* **Supplied records**

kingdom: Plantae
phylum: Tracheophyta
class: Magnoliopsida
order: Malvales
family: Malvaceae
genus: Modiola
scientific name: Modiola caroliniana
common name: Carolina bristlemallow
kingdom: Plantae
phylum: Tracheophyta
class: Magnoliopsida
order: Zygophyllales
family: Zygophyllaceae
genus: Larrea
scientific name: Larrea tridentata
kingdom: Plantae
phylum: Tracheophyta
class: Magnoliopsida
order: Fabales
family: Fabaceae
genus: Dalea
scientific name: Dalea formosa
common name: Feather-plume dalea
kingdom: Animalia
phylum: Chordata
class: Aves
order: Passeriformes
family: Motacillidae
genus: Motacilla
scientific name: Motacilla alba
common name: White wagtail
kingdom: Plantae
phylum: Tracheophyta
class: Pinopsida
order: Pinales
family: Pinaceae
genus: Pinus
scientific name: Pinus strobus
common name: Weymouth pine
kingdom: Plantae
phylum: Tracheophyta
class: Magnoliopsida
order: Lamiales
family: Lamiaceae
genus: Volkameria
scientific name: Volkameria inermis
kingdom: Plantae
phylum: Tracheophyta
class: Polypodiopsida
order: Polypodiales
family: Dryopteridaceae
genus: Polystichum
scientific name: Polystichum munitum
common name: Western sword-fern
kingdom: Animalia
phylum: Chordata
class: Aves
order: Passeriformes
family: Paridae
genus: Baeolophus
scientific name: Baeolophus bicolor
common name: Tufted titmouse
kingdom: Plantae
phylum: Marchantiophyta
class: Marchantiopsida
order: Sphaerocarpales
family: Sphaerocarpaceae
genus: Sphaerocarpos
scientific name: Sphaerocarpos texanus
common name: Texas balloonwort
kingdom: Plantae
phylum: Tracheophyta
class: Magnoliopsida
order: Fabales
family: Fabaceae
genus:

* **What you will do**
Copy every line of the records above without changing a single character.

* **The result**
kingdom: Plantae
phylum: Tracheophyta
class: Magnoliopsida
order: Malvales
family: Malvaceae
genus: Modiola
scientific name: Modiola caroliniana
common name: Carolina bristlemallow
kingdom: Plantae
phylum: Tracheophyta
class: Magnoliopsida
order: Zygophyllales
family: Zygophyllaceae
genus: Larrea
scientific name: Larrea tridentata
kingdom: Plantae
phylum: Tracheophyta
class: Magnoliopsida
order: Fabales
family: Fabaceae
genus: Dalea
scientific name: Dalea formosa
common name: Feather-plume dalea
kingdom: Animalia
phylum: Chordata
class: Aves
order: Passeriformes
family: Motacillidae
genus: Motacilla
scientific name: Motacilla alba
common name: White wagtail
kingdom: Plantae
phylum: Tracheophyta
class: Pinopsida
order: Pinales
family: Pinaceae
genus: Pinus
scientific name: Pinus strobus
common name: Weymouth pine
kingdom: Plantae
phylum: Tracheophyta
class: Magnoliopsida
order: Lamiales
family: Lamiaceae
genus: Volkameria
scientific name: Volkameria inermis
kingdom: Plantae
phylum: Tracheophyta
class: Polypodiopsida
order: Polypodiales
family: Dryopteridaceae
genus: Polystichum
scientific name: Polystichum munitum
common name: Western sword-fern
kingdom: Animalia
phylum: Chordata
class: Aves
order: Passeriformes
family: Paridae
genus: Baeolophus
scientific name: Baeolophus bicolor
common name: Tufted titmouse
kingdom: Plantae
phylum: Marchantiophyta
class: Marchantiopsida
order: Sphaerocarpales
family: Sphaerocarpaceae
genus: Sphaerocarpos
scientific name: Sphaerocarpos texanus
common name: Texas balloonwort
kingdom: Plantae
phylum: Tracheophyta
class: Magnoliopsida
order: Fabales
family: Fabaceae
genus:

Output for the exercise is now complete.